To circumvent the need for Congressional approval, the Pentagon has adopted its alternative official name, the Department of War, while Hegseth now goes by the title Secretary of War.
The latest change is in how the DoD will purchase its platforms, with Hegseth announcing earlier this month that the executive offices that have long overseen the Pentagon’s procurement will be replaced with “portfolio acquisition executives.”
Beyond eliminating entire officers, executives will be empowered to make decisions and be more directly accountable for their performance.
Since taking charge of the DoD, the former Fox News weekend morning host has vowed to eliminate bureaucracy within the agency, while also calling for greater competition, the elimination of excessive regulations, and the use of commercial technology.
“Rebuilding our military and reestablishing credible deterrence demands the Department of War (DoW) put our Acquisition System and Enterprise on a wartime footing and dramatically accelerate the fielding of new technology and advanced capabilities to maintain the military superiority of our Armed Forces,” Hegseth wrote in a memo.
“To drive urgency and achieve acceleration, we recently transformed the way military requirements are developed, and now direct the transformation of the Defense Acquisition System (DAS), in accordance with Executive Order (EO) 14265, ‘Modernizing Defense Acquisitions and Spurring Innovation in the Defense Industrial Base,’ and an overhaul of the Foreign Military Sales system to ensure we are rapidly delivering capabilities for our Warfighters and allies and partners,” the secretary added.
DAS to WAS
According to Hegseth’s directive, the DAS will be redesignated the Warfighting Acquisition System (WAS) and will prioritize the “timely and urgent delivery” of the operational capabilities needed by the modern warfighter.
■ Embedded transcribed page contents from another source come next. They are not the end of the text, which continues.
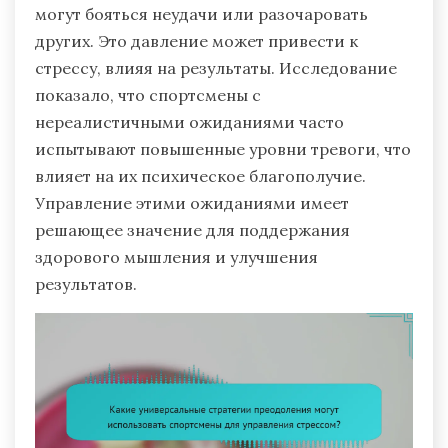
могут бояться неудачи или разочаровать
других. Это давление может привести к
стрессу, влияя на результаты. Исследование
показало, что спортсмены с
нереалистичными ожиданиями часто
испытывают повышенные уровни тревоги, что
влияет на их психическое благополучие.
Управление этими ожиданиями имеет
решающее значение для поддержания
здорового мышления и улучшения
результатов.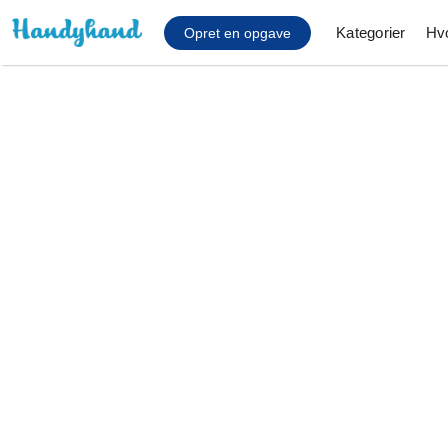
Kategorier
Hv
Opret en opgave
Affaldsfjernelse
Afhentning af køles
Anlæg af terrasse
Cykel reparation
Flyttehjælp
Gulvlaminering
Hårde hvidevare Mon
Hjælp til mobil, pc, 
Installation af ildste
Møbelsamling og mo
Ophængning af lam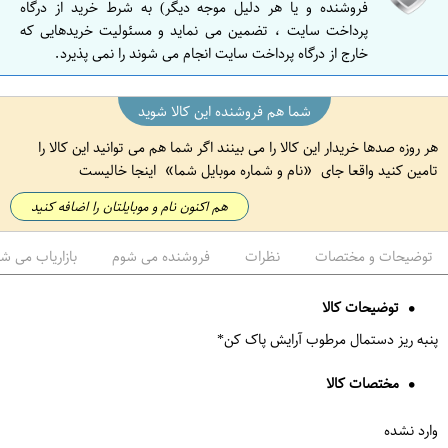
فروشنده و یا هر دلیل موجه دیگر) به شرط خرید از درگاه
پرداخت سایت ، تضمین می نماید و مسئولیت خریدهایی که
خارج از درگاه پرداخت سایت انجام می شوند را نمی پذیرد.
شما هم فروشنده این کالا شوید
هر روزه صدها خریدار این کالا را می بینند اگر شما هم می توانید این کالا را
تامین کنید واقعا جای
نام و شماره موبایل شما
اینجا خالیست
هم اکنون نام و موبایلتان را اضافه کنید
توضیحات و مختصات
نظرات
فروشنده می شوم
بازاریاب می ش
توضیحات کالا
پنبه ریز دستمال مرطوب آرایش پاک کن*
مختصات کالا
وارد نشده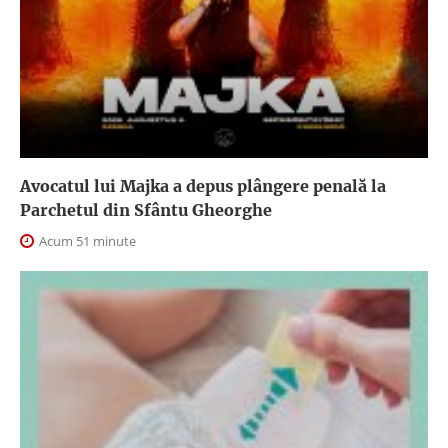
Avocatul lui Majka a depus plângere penală la
Parchetul din Sfântu Gheorghe
Acum 51 minute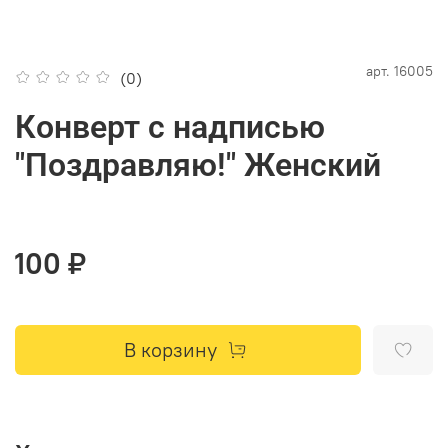
арт.
16005
(0)
Конверт с надписью
"Поздравляю!" Женский
100 ₽
В корзину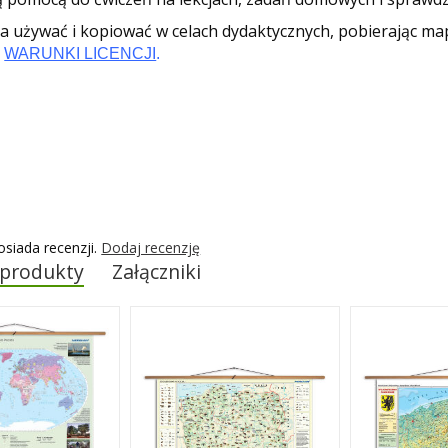
 używać i kopiować w celach dydaktycznych, pobierając m
z
WARUNKI LICENCJI
.
osiada recenzji.
Dodaj recenzję
 produkty
Załączniki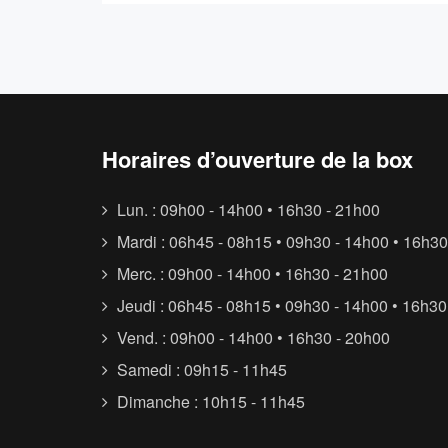
Horaires d’ouverture de la box
Lun. : 09h00 - 14h00 • 16h30 - 21h00
Mardi : 06h45 - 08h15 • 09h30 - 14h00 • 16h30
Merc. : 09h00 - 14h00 • 16h30 - 21h00
Jeudi : 06h45 - 08h15 • 09h30 - 14h00 • 16h30
Vend. : 09h00 - 14h00 • 16h30 - 20h00
Samedi : 09h15 - 11h45
Dimanche : 10h15 - 11h45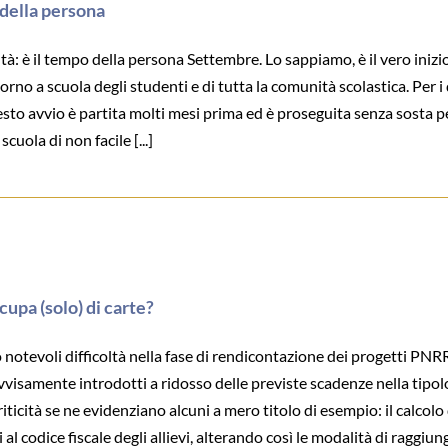
o della persona
à: è il tempo della persona Settembre. Lo sappiamo, è il vero inizio
itorno a scuola degli studenti e di tutta la comunità scolastica. Per i d
esto avvio è partita molti mesi prima ed è proseguita senza sosta p
uola di non facile [...]
cupa (solo) di carte?
li difficoltà nella fase di rendicontazione dei progetti PNRR, n
isamente introdotti a ridosso delle previste scadenze nella tipol
cità se ne evidenziano alcuni a mero titolo di esempio: il calcolo d
l codice fiscale degli allievi, alterando così le modalità di raggiun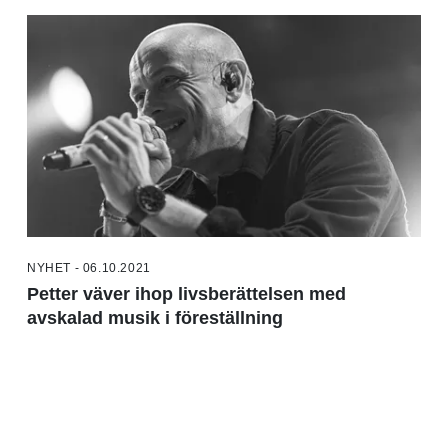
NYHET - 06.10.2021
Petter väver ihop livsberättelsen med
avskalad musik i föreställning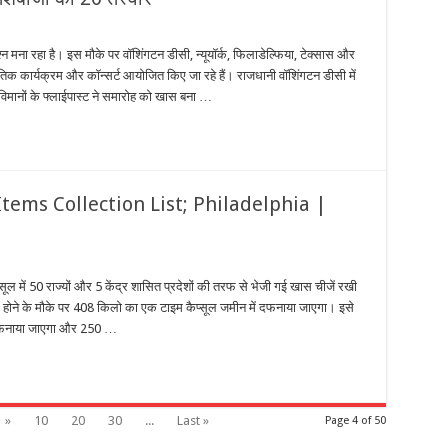
मना रहा है। इस मौके पर वॉशिंगटन डीसी, न्यूयॉर्क, फिलाडेल्फिया, टेक्सास और
ृतिक कार्यक्रम और कॉन्सर्ट आयोजित किए जा रहे हैं। राजधानी वॉशिंगटन डीसी में
मानों के फ्लाईपास्ट ने समारोह को खास बना …
ems Collection List; Philadelphia |
ल में 50 राज्यों और 5 केंद्र शासित प्रदेशों की तरफ से भेजी गई खास चीजें रखी
 होने के मौके पर 408 किलो का एक टाइम कैप्सूल जमीन में दफनाया जाएगा। इसे
ें दफनाया जाएगा और 250 …
»
10
20
30
...
Last »
Page 4 of 50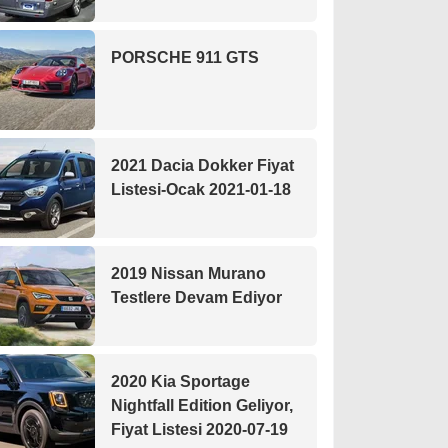
PORSCHE 911 GTS
2021 Dacia Dokker Fiyat
Listesi-Ocak 2021-01-18
2019 Nissan Murano
Testlere Devam Ediyor
2020 Kia Sportage
Nightfall Edition Geliyor,
Fiyat Listesi 2020-07-19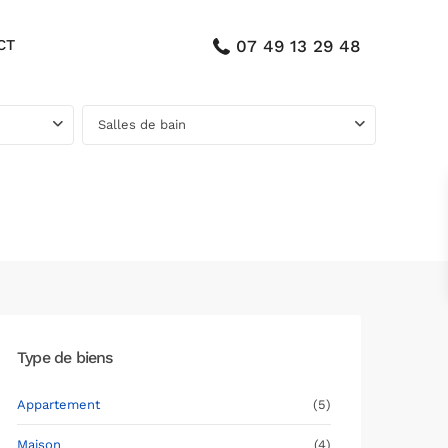
CT
07 49 13 29 48
Salles de bain
Type de biens
Appartement
(5)
Maison
(4)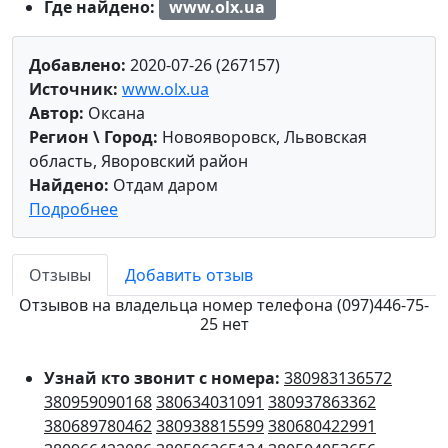
Где найдено:
www.olx.ua
Добавлено:
2020-07-26 (267157)
Источник:
www.olx.ua
Автор:
Оксана
Регион \ Город:
Новояворовск, Львовская
область, Яворовский район
Найдено:
Отдам даром
Подробнее
Отзывы
Добавить отзыв
Отзывов на владельца номер телефона (097)446-75-
25 нет
Узнай кто звонит с номера:
380983136572
380959090168
380634031091
380937863362
380689780462
380938815599
380680422991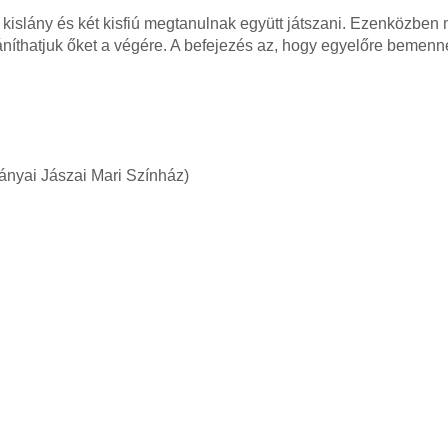
islány és két kisfiú megtanulnak együtt játszani. Ezenközben m
áníthatjuk őket a végére. A befejezés az, hogy egyelőre bemenn
bányai Jászai Mari Színház)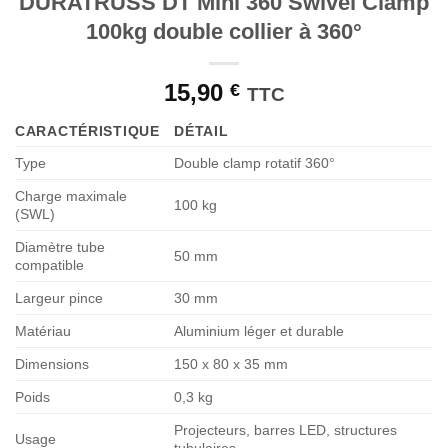
DURATRUSS DT Mini 360 Swivel Clamp
de
souhaits
100kg double collier à 360°
15,90
€
TTC
CARACTÉRISTIQUE
DÉTAIL
Type
Double clamp rotatif 360°
Charge maximale
100 kg
(SWL)
Diamètre tube
50 mm
compatible
Largeur pince
30 mm
Matériau
Aluminium léger et durable
Dimensions
150 x 80 x 35 mm
Poids
0,3 kg
Projecteurs, barres LED, structures
Usage
tubulaires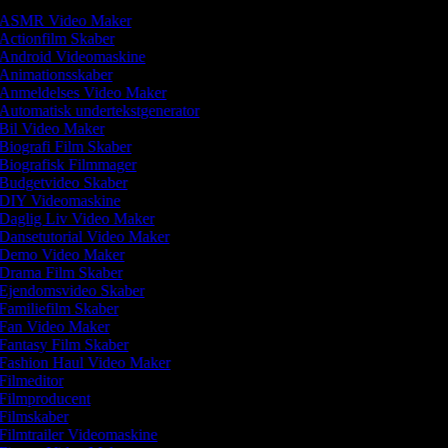
ASMR Video Maker
Actionfilm Skaber
Android Videomaskine
Animationsskaber
Anmeldelses Video Maker
Automatisk undertekstgenerator
Bil Video Maker
Biografi Film Skaber
Biografisk Filmmager
Budgetvideo Skaber
DIY Videomaskine
Daglig Liv Video Maker
Dansetutorial Video Maker
Demo Video Maker
Drama Film Skaber
Ejendomsvideo Skaber
Familiefilm Skaber
Fan Video Maker
Fantasy Film Skaber
Fashion Haul Video Maker
Filmeditor
Filmproducent
Filmskaber
Filmtrailer Videomaskine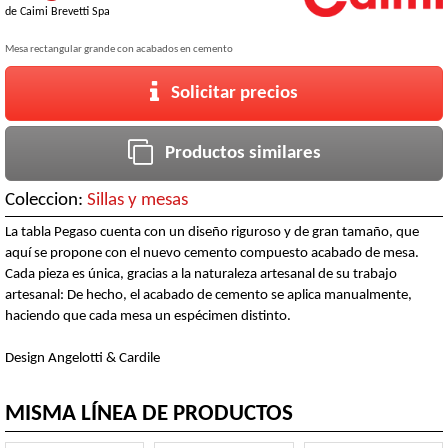
de
Caimi Brevetti Spa
Mesa rectangular grande con acabados en cemento
Solicitar precios
Productos similares
Coleccion:
Sillas y mesas
La tabla Pegaso cuenta con un diseño riguroso y de gran tamaño, que
aquí se propone con el nuevo cemento compuesto acabado de mesa.
Cada pieza es única, gracias a la naturaleza artesanal de su trabajo
artesanal: De hecho, el acabado de cemento se aplica manualmente,
haciendo que cada mesa un espécimen distinto.
Design Angelotti & Cardile
MISMA LÍNEA DE PRODUCTOS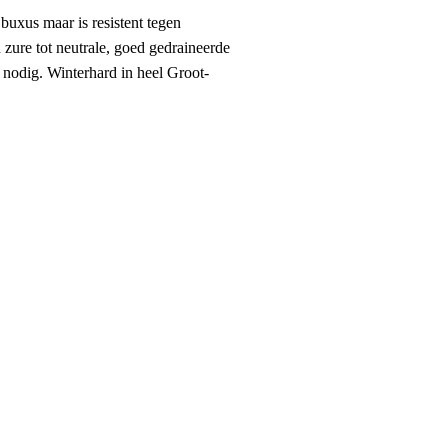
buxus maar is resistent tegen
 zure tot neutrale, goed gedraineerde
 nodig. Winterhard in heel Groot-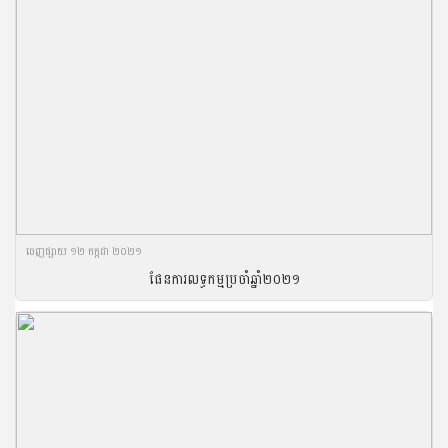
ចេញ​ផ្សាយ​ ១២ កក្កដា ២០២១
ផែនការលទ្ធកម្មប្រចាំឆ្នាំ២០២១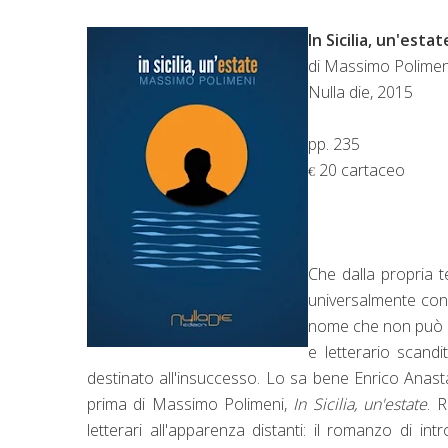
In Sicilia, un'estat
di Massimo Polimen
Nulla die, 2015
pp. 235
20 cartaceo
€
Che dalla propria t
universalmente condi
nome che non può n
e letterario scand
destinato all'insuccesso. Lo sa bene Enrico Anast
prima di Massimo Polimeni,
In Sicilia, un'estate
. 
letterari all'apparenza distanti: il romanzo di in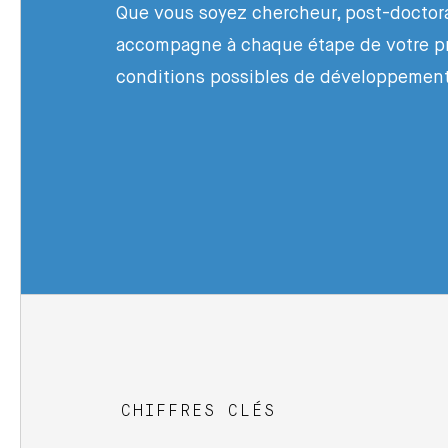
Que vous soyez chercheur, post-doctor
accompagne à chaque étape de votre proj
conditions possibles de développemen
CHIFFRES CLÉS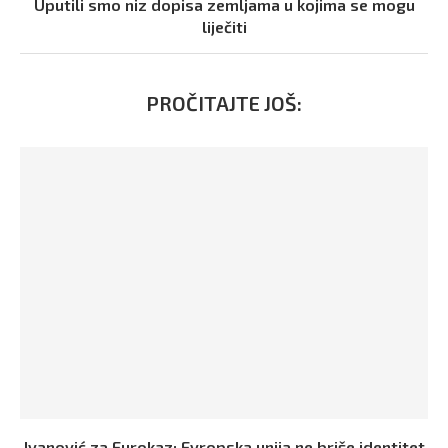
Uputili smo niz dopisa zemljama u kojima se mogu
liječiti
PROČITAJTE JOŠ:
Ivanović za Eurokaz: Evropska unija ne briše identitet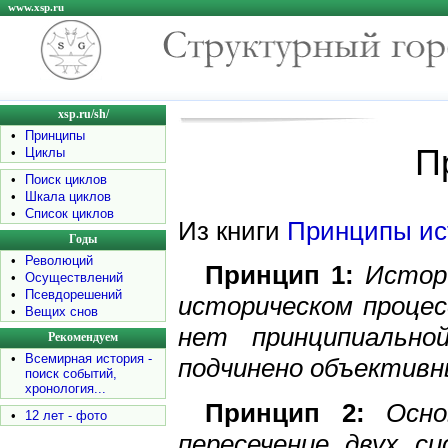
www.xsp.ru
xsp.ru/sh/
•
Принципы
П
•
Циклы
•
Поиск циклов
•
Шкала циклов
•
Список циклов
Из книги
Принципы ис
Годы
•
Революций
Принцип 1:
Истори
•
Осуществлений
•
Псевдорешений
историческом проце
•
Вещих снов
нет принципиально
Рекомендуем
•
Всемирная история -
подчинено объективн
поиск событий,
хронология...
Принцип 2:
Осно
•
12 лет - фото
пересечение двух с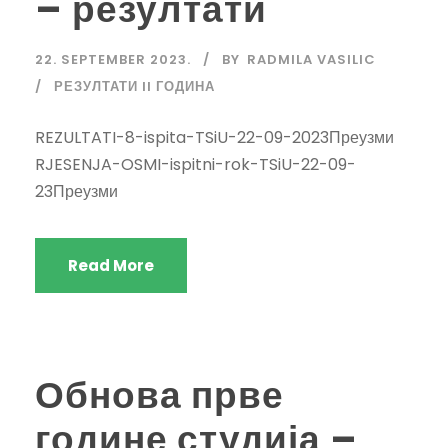
– резултати
22. SEPTEMBER 2023.
BY
RADMILA VASILIC
РЕЗУЛТАТИ II ГОДИНА
REZULTATI-8-ispita-TSiU-22-09-2023Преузми
RJESENJA-OSMI-ispitni-rok-TSiU-22-09-
23Преузми
Read More
Обнова прве
године студија –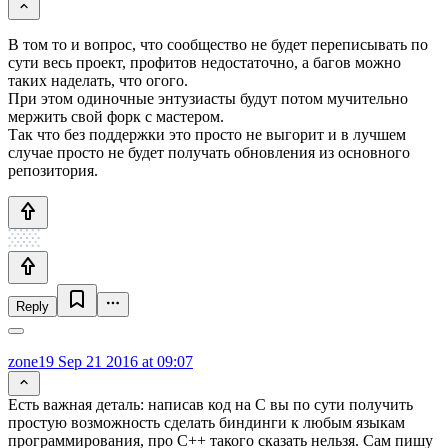
В том то и вопрос, что сообщество не будет переписывать по
сути весь проект, профитов недостаточно, а багов можно
таких наделать, что огого.
При этом одиночные энтузиасты будут потом мучительно
мержить свой форк с мастером.
Так что без поддержки это просто не выгорит и в лучшем
случае просто не будет получать обновления из основного
репозитория.
Reply
zone19
Sep 21 2016 at 09:07
Есть важная деталь: написав код на C вы по сути получить
простую возможность сделать биндинги к любым языкам
программирования, про C++ такого сказать нельзя. Сам пишу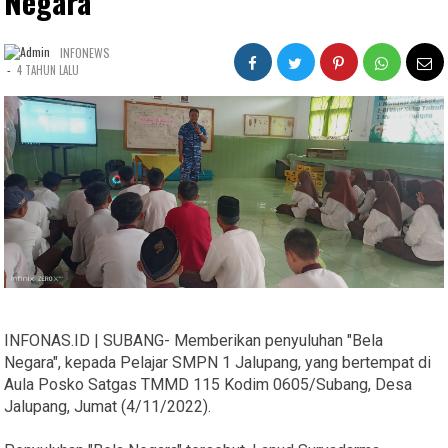
Negara
INFONEWS
-
4 TAHUN LALU
INFONAS.ID | SUBANG- Memberikan penyuluhan "Bela
Negara", kepada Pelajar SMPN 1 Jalupang, yang bertempat di
Aula Posko Satgas TMMD 115 Kodim 0605/Subang, Desa
Jalupang, Jumat (4/11/2022).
It sought to recognize that acquisition is a component of the Pentagon’s warfighting function, but acknowledged that “continuous adaptation and improvement” remains necessary.
Hegseth suggested that the current acquisition, delivery, and field times are unacceptable and that the issues stem from three “systemic challenges.”
These included “fragmented accountability” that arises from the lack of a single leader with the necessary authority to lead the programs and ensure the urgent delivery of results. At the same time, broken incentives now reward the complete satisfaction of every requirement and specification at a significant cost to on-time delivery.
Finally, Hegseth argued that current government procurement behaviors “disincentivize” industry investment, efficient production, and growth. That has led to a constrained industrial capacity that cannot surge or adapt quickly.
“Speed to delivery is now our organizing principle,” Secretary Hegseth said Friday during a 70-minute speech at the National War College in Washington earlier in November. “It is the decisive factor in maintaining deterrence and warfighting advantage. If our warfighters die or our country loses because we took too long to get them what we needed, we have failed. It is that simple. The sense of urgency has slipped too much, and when you look at what we face, we have to recapture it.”
SAE to Execute the Change
Hegseth also directed the Under Secretary of War for Acquisition and Sustainment (USW(A&S)) and the Service Acquisition Executives (SAE) to begin executing the transformation. It called for implementing guidance for cross-cutting transformation based on the initiatives contained within the attached Acquisition Transformation Strategy within 30 days, followed by the publication of the USW(A&S) implementing guidance within 60 days.
Each military department will provide the Under Secretary with its respective implementation plan in response to the USW(A&S) guidance and the attached strategy.
“To ensure timely and effective implementation, the USW(A&S) will chair monthly Acquisition Acceleration Reviews to track the establishment of Portfolio Acquisition Executives, portfolio scorecard performance, removal of unnecessary barriers, and adoption of this directive,” Hegseth further laid out in his directive.
The reviews will then focus on timelines for delivering combat capability and revitalizing the industrial base to expand competition, Hegseth added.
The DoD will also adjust according as it identifies “additional opportunities” that can optimize the acquisition processes for agility.
Industry Adaptation
The new guidance is also intended to incentivize contractors, including increases in production capacity, which could in turn create additional funding streams through multi-year contracts.
“This will build on the great work already done to improve the [planning, programming, budgeting, and execution] process and how CAPE [Office of Cost Assessment and Program Evaluation] and the comptroller interact with Congress,” Hegseth added. “We commit to doing our part, but industry also needs to be willing to invest its own dollars to meet the long-term demand signals provided to them. Industry must use capital expenditures to upgrade facilities, upskill their workforce and expand capacity if they don’t, we are prepared to fully employ and leverage the many authorities provided to the president, which ensure that the department can secure from industry anything and everything that is required to fight and win our nation’s wars.”